Booked Solid

“Uncle CJ, you have more books than me,” said my 24-year-old niece, looking in wonder at my book-jammed apartment. I chuckled, thinking, “I’ve had a bit of a head start.”
I don’t know how many books I have. When I try to count them I get lost in “Oo! I forgot about that one,” and “Wait! I haven’t read that!” Or, “When did I get that?” It ends well, however: I read another book.
When I was in the 8th grade, my mother’s employer — a Regent at the University of Pittsburgh — wrangled me a job in the closed stacks of the University’s library. (I started at 50 cents per hour; I may not have been on the books for all of the five years I worked there.) This was my dream job, since I had been spending all available weekend daylight hours in Carnegie Library, down the street from the Pitt campus.
One day, in the hallway outside of the stacks, I found a big canvas bin filled with books. It was in front of the freight elevator, and apparently destined for the trash. I burst into my boss’ office (hyperbole: his desk was in an open area) and asked about the books. He told me that the university gets donations of books, and when they have too many of one book, they trash the oldest and most damaged ones. “These books are going in the trash?” That evening, my mother asked me where I got the books I lugged into the house. She had years of late notices from the library to caution her, and looked askance at me when I told her they were the fruits of my University dumpster diving.
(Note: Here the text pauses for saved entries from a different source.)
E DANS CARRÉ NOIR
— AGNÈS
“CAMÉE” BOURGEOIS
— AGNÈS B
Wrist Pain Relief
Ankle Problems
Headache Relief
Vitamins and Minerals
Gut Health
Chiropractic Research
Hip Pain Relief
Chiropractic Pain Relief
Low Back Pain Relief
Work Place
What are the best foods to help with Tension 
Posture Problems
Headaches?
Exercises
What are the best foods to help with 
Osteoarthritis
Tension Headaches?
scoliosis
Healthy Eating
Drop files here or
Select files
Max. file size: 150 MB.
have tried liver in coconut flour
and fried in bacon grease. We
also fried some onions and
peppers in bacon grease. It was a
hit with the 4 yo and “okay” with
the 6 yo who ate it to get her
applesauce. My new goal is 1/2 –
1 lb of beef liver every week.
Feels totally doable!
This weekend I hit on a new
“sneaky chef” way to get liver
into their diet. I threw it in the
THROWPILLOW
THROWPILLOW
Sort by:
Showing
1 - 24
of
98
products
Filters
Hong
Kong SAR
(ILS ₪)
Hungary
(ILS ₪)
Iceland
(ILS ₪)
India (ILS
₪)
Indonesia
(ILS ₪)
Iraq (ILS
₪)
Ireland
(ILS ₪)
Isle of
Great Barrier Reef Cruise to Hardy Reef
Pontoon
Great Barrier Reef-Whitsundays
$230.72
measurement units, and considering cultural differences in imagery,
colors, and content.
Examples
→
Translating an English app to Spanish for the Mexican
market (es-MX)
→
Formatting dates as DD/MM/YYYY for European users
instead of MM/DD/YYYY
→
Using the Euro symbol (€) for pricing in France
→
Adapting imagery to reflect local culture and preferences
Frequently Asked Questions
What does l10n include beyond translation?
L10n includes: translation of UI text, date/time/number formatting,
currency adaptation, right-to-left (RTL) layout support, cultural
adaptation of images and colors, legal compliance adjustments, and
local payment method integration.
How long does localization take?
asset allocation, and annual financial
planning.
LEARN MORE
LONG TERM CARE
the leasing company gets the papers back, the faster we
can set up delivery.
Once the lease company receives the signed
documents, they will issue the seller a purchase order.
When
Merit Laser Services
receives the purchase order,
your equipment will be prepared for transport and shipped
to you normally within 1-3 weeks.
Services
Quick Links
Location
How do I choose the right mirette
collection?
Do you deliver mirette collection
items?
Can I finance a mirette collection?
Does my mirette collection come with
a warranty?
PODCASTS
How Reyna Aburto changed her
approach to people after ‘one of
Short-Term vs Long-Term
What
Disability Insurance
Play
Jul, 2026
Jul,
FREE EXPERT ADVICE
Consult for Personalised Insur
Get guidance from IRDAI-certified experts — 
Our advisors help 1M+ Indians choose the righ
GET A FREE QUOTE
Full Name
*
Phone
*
When I moved from Pittsburgh to Los Angeles, my first bride and I shipped boxes of books to be stored in her aunt’s garage until we arrived. Six weeks later, we were sickened to find a leaky ceiling had ruined many those books. My history of bullfighting, complete with color plates, was ruined, though I was able to salvage some others.
My eldest daughter used to be a “boarder” (book hoarder); she claims it resulted from a lecture I gave her when she was a 7-year-old, trying to sell her books at a yard sale. “Never, ever, sell your books,” she asserts that I said. Her response was to keep every book she ever acquired (which is eerily similar to my own behavior).
During a long-ago visit with my two youngest kids, I was sitting on the couch at my second bride’s house, listening to an NPR book review on the radio. At the end of the program and I went to the bookstore to buy the book. Bride Two noted that she had never seen such an immediate response to a book review.
Not only a reader and buyer, I am a book pusher: my gifts to good friends and family are often books. My niece Jess (who is, in fact, my best friend’s daughter) graduated from Ball State with a degree in journalism. When she graduated from high school, I gave her a book, and five years later, she noted that, “… I can’t bear to let go of my books … (f)lipping through one of my favorites, ‘The Race Beat,’ a story of journalists at the forefront of the civil rights movement, I found this letter from my uncle written to me upon my high school graduation …”
I recently sent a text to Jess to let her know that after the Benton House book sale, I am 8 books richer, and booked solid.